How to Write a Nonfiction eBook in 21 Days - That Readers LOVE! by Steve Scott

March 26, 2023

Short, inexpensive e-book with tips for publishing short, inexpensive e-books.

I love reading about how people write and try to catch whatever tips and insight they might have about the process.

This was 54 pages that read more like a blog post than a book, which I suppose is fine if the goal is to write these short books to publish via Amazon. As far as that goes, it was a practical and actionable guide for writing and publishing these sorts of books quickly. It read like an extremely simplified and narrow reduction of things I’ve commonly read about the writing process.

My primary issue with the book, which I should have sensed from the capital letters in the title, is that there was very little consideration for what anyone would love.
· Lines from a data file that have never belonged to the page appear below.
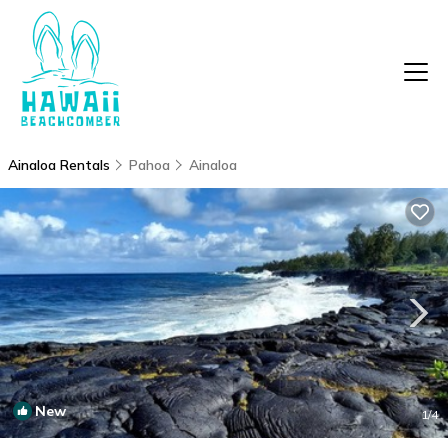
Ainaloa Rentals
Pahoa
Ainaloa
New
1
/4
Scott advocated for developing and considering customer “avatars” and carefully addressing their needs and challenges, but the theme seemed to be more about publishing for maximum sales and avoiding having a book “slaughtered” by bad reviews with the minimum steps required for decency. If the title was more honest, it would be more like “How to Churn Out Nonfiction Amazon eBooks 21 Days at a Time – That Readers BUY!”

More broadly, and not a fault of this book specifically, is that I don’t want to spend attention on books like this. People write just as thoroughly on blogs, and I don’t confuse this nonfiction title (or the type Scott advocates) with inefficient, soulful acts of writing that aspire to do more than jockey for sales on amazon.com. Scott’s “design” advice and aspiration to “fill each book with excellent content” sums things up well. Design is more than arranging clip art and text, and writing is more than filling a book with content.

It felt like the New York Post’s guide to journalism for grocery store checkouts rather than a committed guide to writing nonfiction.

It’s easy to be a critic and much harder to actually publish your work though, so I have to give Scott credit for doing exactly what he describes and sharing how it works for him.